The gift commitment from the Shuford family of Hickory is the largest single one-time
gift by a living individual or family to the College of Arts & Sciences. It will help meet the
demand of students who want to enroll in entrepreneurship courses or the minor in entrepreneurship through the addition of faculty. It also will support doubling the number of
student internships at entrepreneurial firms worldwide and will encourage problem-based
learning throughout the college and University.
The minor in entrepreneurship will be named the Shuford Program in Entrepreneur-
ship in the family’s honor.
The Shuford gift will create three additional entrepreneurs-in-residence and up to
four faculty fellows, and it will create up to 70 student internships and a lecture series on
innovation and entrepreneurship. Funds also will endow the program’s executive director
and internship director positions. In partnership with the Shuford program, the college
will provide support for at least three additional full-time faculty members, an entrepre-neur-in-residence and an administrative staff position.

▶ [Tasks]
**A.** In the passage about the Shuford gift, which two positions will the funds endow?
**B.** Using the passage about the Shuford gift, decide whether each statement agrees with it: (i) The Shuford family is from Hickory. (ii) The gift will create four additional entrepreneurs-in-residence. (iii) The gift will create up to 70 student internships. For each, answer yes or no and quote the words that settle it.

▶ [Material supplied]
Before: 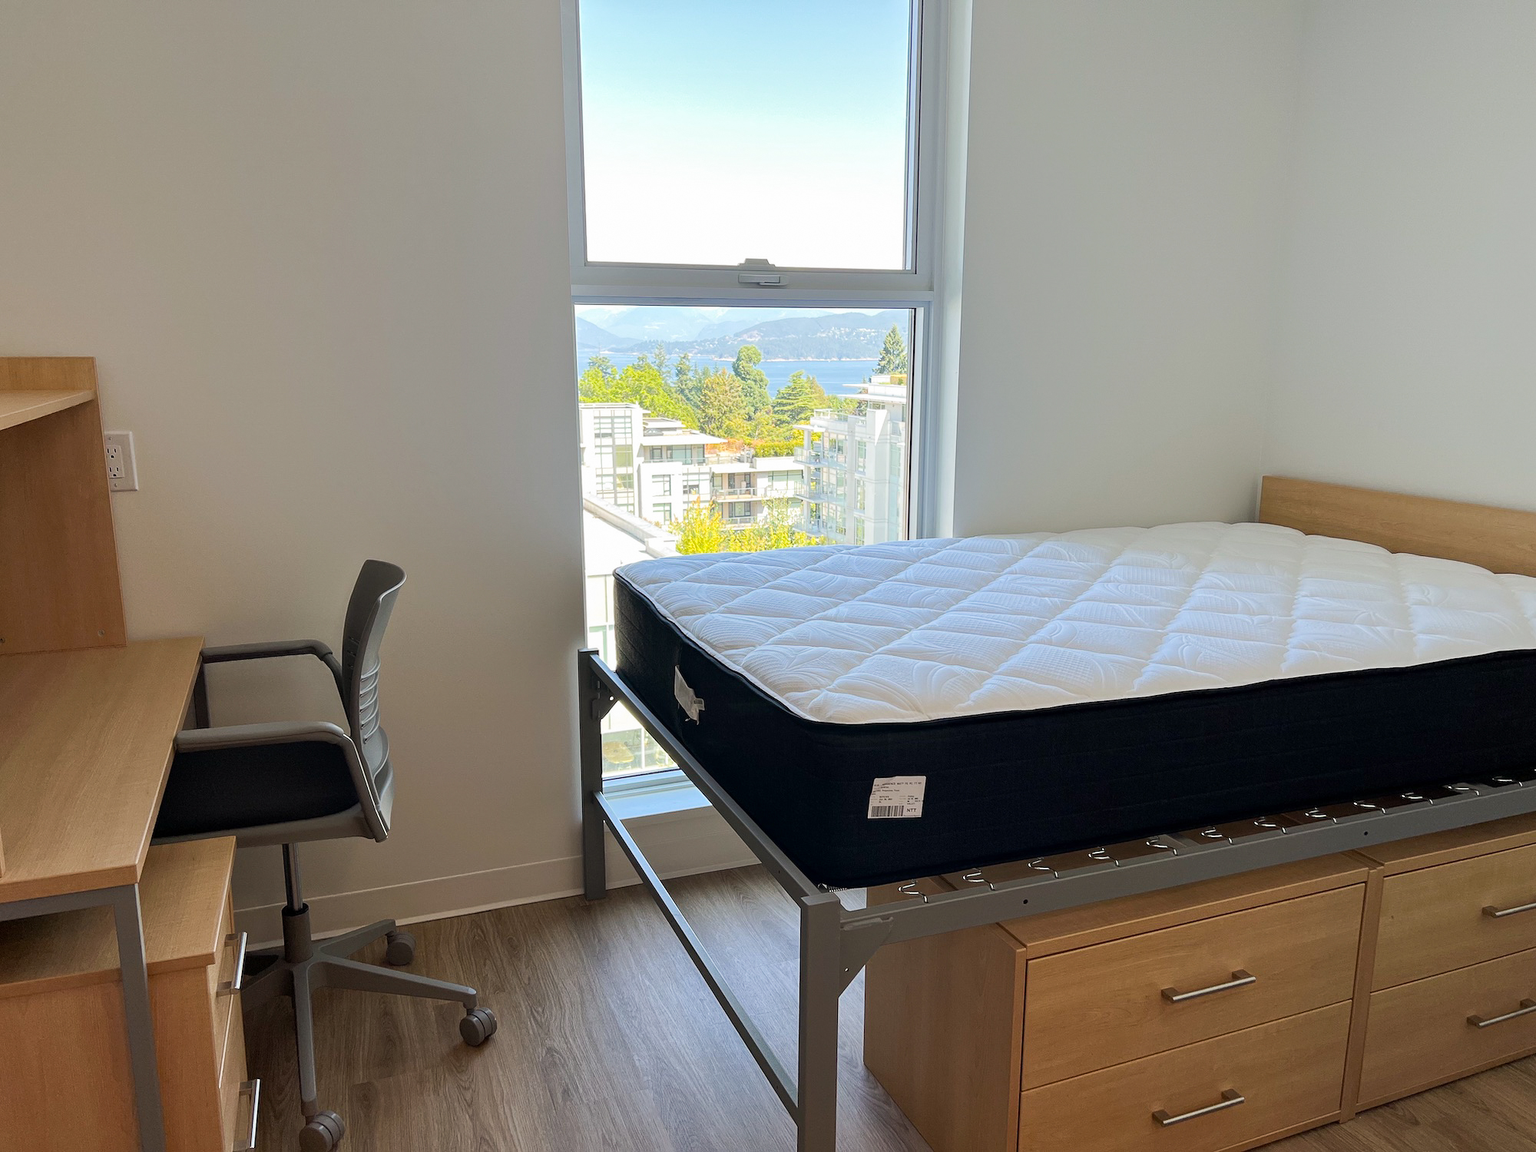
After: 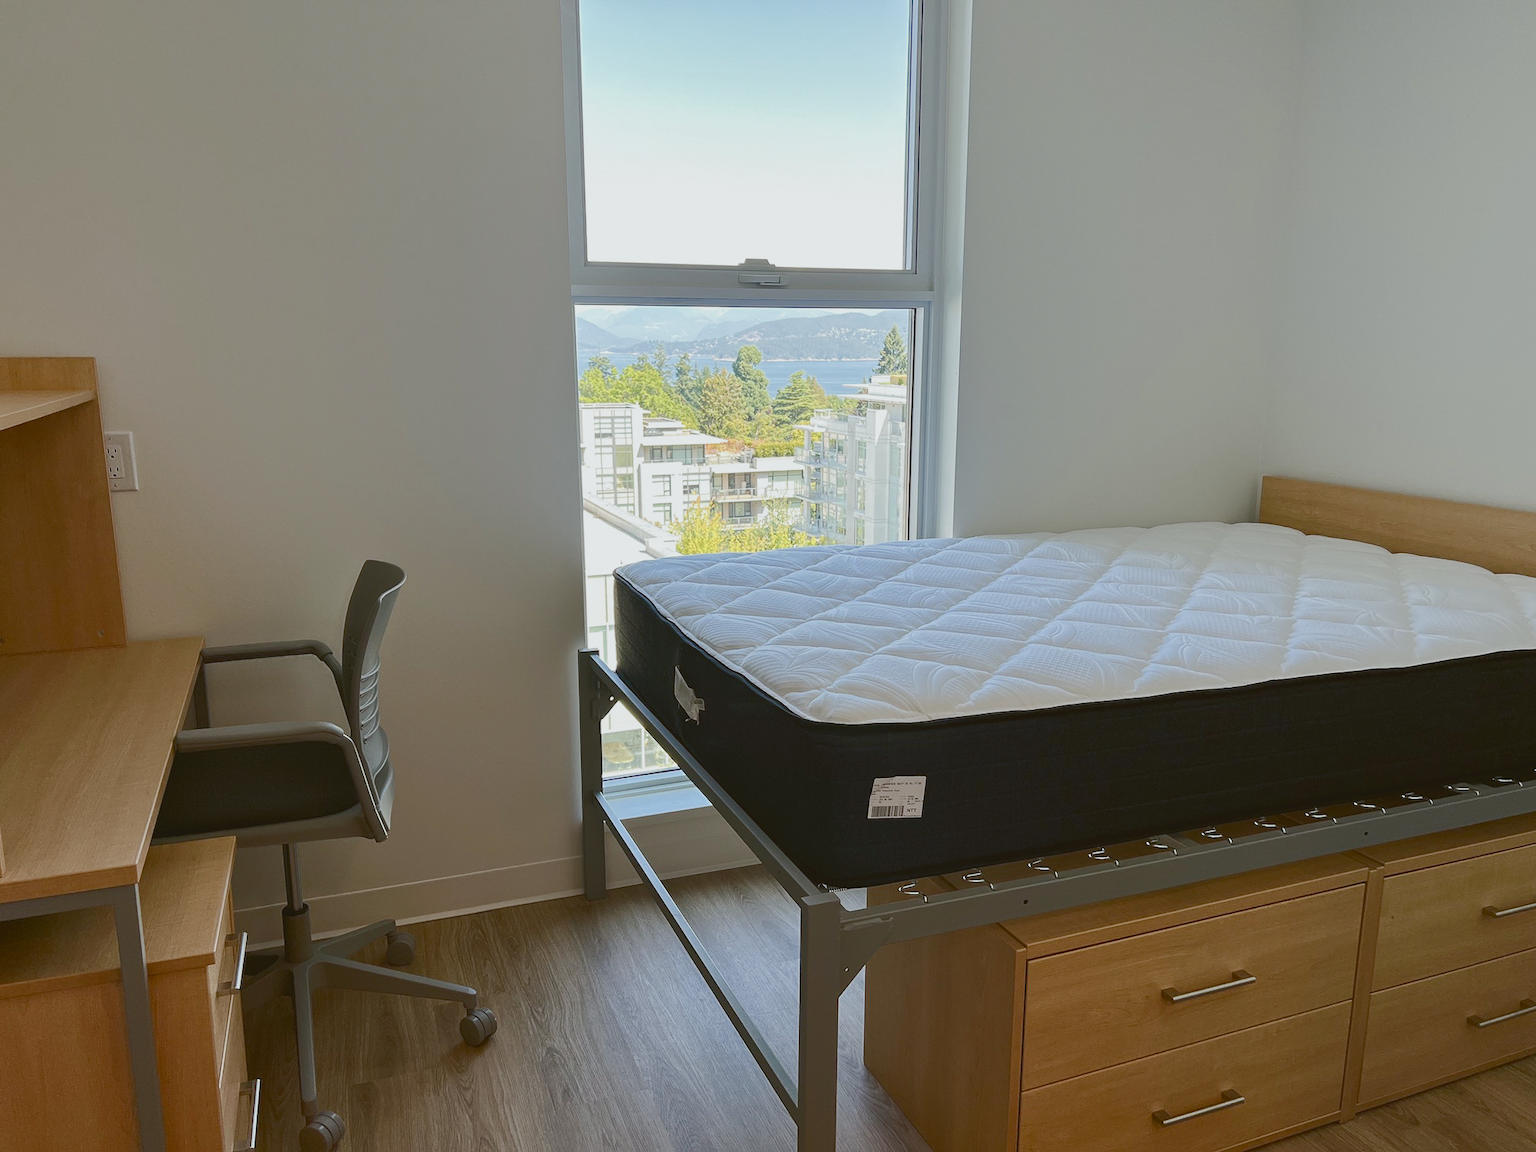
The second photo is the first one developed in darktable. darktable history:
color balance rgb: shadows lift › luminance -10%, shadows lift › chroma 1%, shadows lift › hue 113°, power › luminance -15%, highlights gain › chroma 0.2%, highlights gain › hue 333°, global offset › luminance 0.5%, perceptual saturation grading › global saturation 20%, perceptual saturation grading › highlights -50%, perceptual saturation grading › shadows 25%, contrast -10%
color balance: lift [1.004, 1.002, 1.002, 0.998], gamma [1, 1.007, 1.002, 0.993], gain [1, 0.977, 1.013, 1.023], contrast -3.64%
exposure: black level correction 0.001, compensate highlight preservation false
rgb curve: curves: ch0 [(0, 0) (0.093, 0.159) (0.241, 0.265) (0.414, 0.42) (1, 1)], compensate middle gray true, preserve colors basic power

▶ [Your written answers]
**A.** The program's executive director and internship director positions.

**B.**
(i) Yes: "the Shuford family of Hickory"
(ii) No: "three additional entrepreneurs-in-residence"
(iii) Yes: "it will create up to 70 student internships"